Solar roofs with gardens will soon be part of the NYC school curriculum.
Well, some schools, at least.
In a forward-thinking move, New York City will spend $23 million dollars to bring solar panels to 24 of the city’s public schools by next summer. The roofs will offer a hands-on science lesson for the students on climate change and alternative sources of energy.
The idea began in 2013, when teacher Vicki Sando started a rooftop garden. Fast-forward ten years, and add $2 million to the mix, and a solar roof was installed. The panels aren’t connected to the city’s power grid and don’t generate a ton of power – they’re there for the educational value.
“We made connections between plant study,” Sando told Capital New York. “Plants are little solar cells. I had my fifth graders take apart a solar calculator and show them how it worked. We don’t have a stand-alone curriculum on solar, but we’ll do projects where we’ll fold it into it.”
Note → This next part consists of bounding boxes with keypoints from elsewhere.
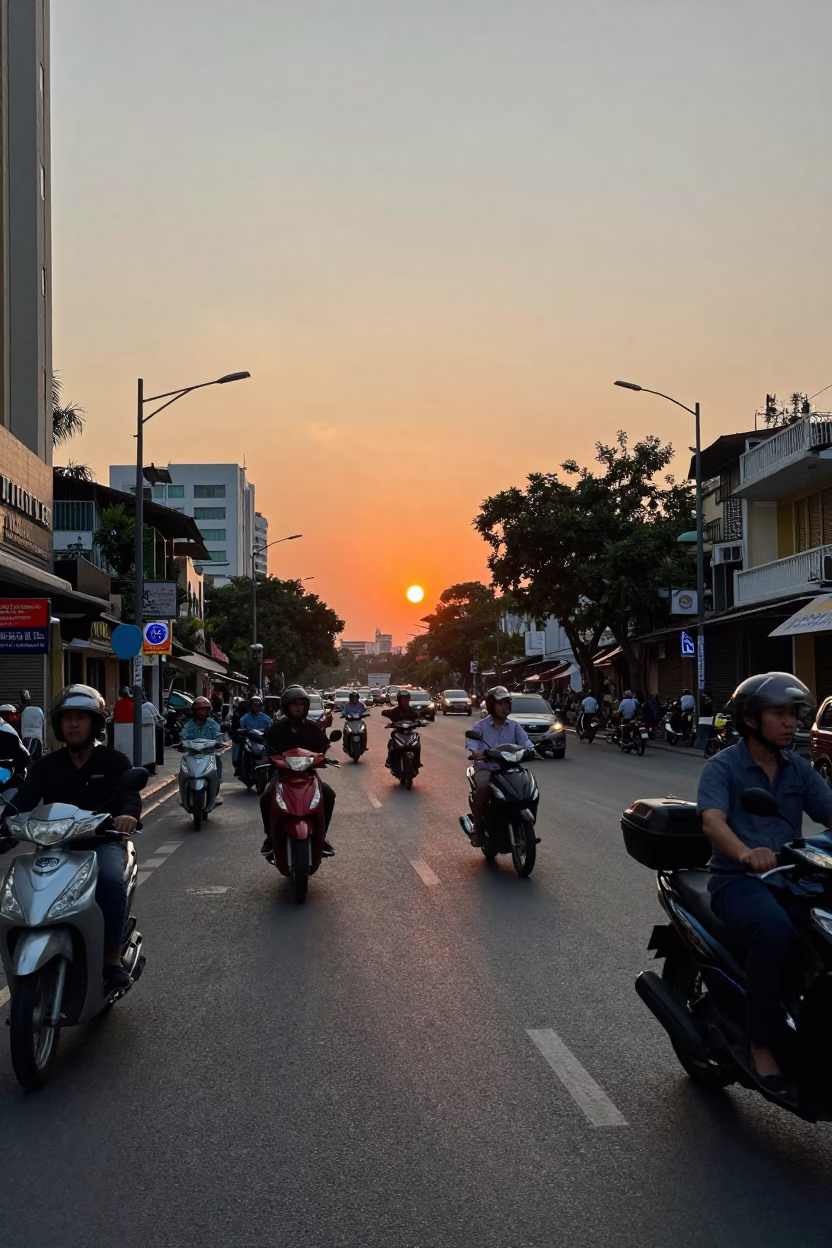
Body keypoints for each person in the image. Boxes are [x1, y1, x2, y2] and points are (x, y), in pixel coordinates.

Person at [698, 672, 832, 1091]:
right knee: (774, 932)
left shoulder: (799, 769)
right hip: (737, 881)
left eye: (794, 714)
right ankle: (761, 1044)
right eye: (779, 713)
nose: (791, 722)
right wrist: (744, 852)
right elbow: (712, 821)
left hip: (792, 878)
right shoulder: (724, 767)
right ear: (752, 720)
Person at [14, 685, 142, 989]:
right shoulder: (46, 766)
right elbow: (22, 802)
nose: (73, 724)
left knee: (111, 882)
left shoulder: (113, 761)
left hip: (103, 844)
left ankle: (111, 958)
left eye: (81, 718)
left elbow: (130, 795)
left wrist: (129, 815)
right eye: (67, 718)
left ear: (95, 724)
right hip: (55, 846)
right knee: (21, 885)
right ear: (58, 725)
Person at [260, 684, 335, 857]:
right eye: (294, 704)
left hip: (308, 777)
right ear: (286, 707)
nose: (298, 707)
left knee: (329, 794)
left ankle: (321, 836)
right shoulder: (276, 728)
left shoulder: (313, 728)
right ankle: (270, 837)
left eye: (301, 704)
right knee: (265, 798)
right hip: (283, 776)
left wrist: (325, 758)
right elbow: (268, 748)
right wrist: (267, 758)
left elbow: (323, 748)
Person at [466, 685, 536, 846]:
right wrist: (476, 752)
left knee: (527, 785)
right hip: (486, 768)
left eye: (506, 703)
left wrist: (532, 751)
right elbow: (472, 743)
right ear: (491, 705)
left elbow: (525, 742)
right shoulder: (481, 726)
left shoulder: (514, 726)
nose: (504, 707)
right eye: (500, 703)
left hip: (509, 769)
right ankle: (477, 829)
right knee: (483, 787)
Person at [181, 695, 225, 800]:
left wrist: (219, 744)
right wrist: (180, 743)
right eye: (201, 709)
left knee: (217, 761)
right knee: (183, 768)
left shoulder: (213, 724)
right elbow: (182, 736)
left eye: (206, 709)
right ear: (194, 711)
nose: (204, 712)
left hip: (210, 754)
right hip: (193, 755)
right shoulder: (188, 726)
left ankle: (217, 781)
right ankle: (183, 793)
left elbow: (219, 736)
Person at [382, 689, 421, 770]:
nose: (404, 702)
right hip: (398, 733)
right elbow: (387, 713)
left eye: (406, 699)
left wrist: (420, 722)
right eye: (402, 699)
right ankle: (390, 761)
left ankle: (417, 762)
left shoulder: (413, 711)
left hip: (409, 733)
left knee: (417, 744)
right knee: (391, 742)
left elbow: (419, 718)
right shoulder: (395, 711)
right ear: (399, 700)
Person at [19, 692, 45, 763]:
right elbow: (43, 724)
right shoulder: (38, 711)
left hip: (27, 737)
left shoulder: (25, 711)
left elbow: (22, 725)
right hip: (38, 737)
Considering that today’s grade schoolers are probably going to rely entirely on renewable sources of energy by the time they’re our age, it’s probably a good idea they become familiar with it.
The project’s first school – Staten Island’s P.S. 69 – began operation in April.
Of course, the initiative covers only a baby-sized handful of the city’s more than 1,800 public school.
But it’s a start – and perhaps something we hope that will catch on here.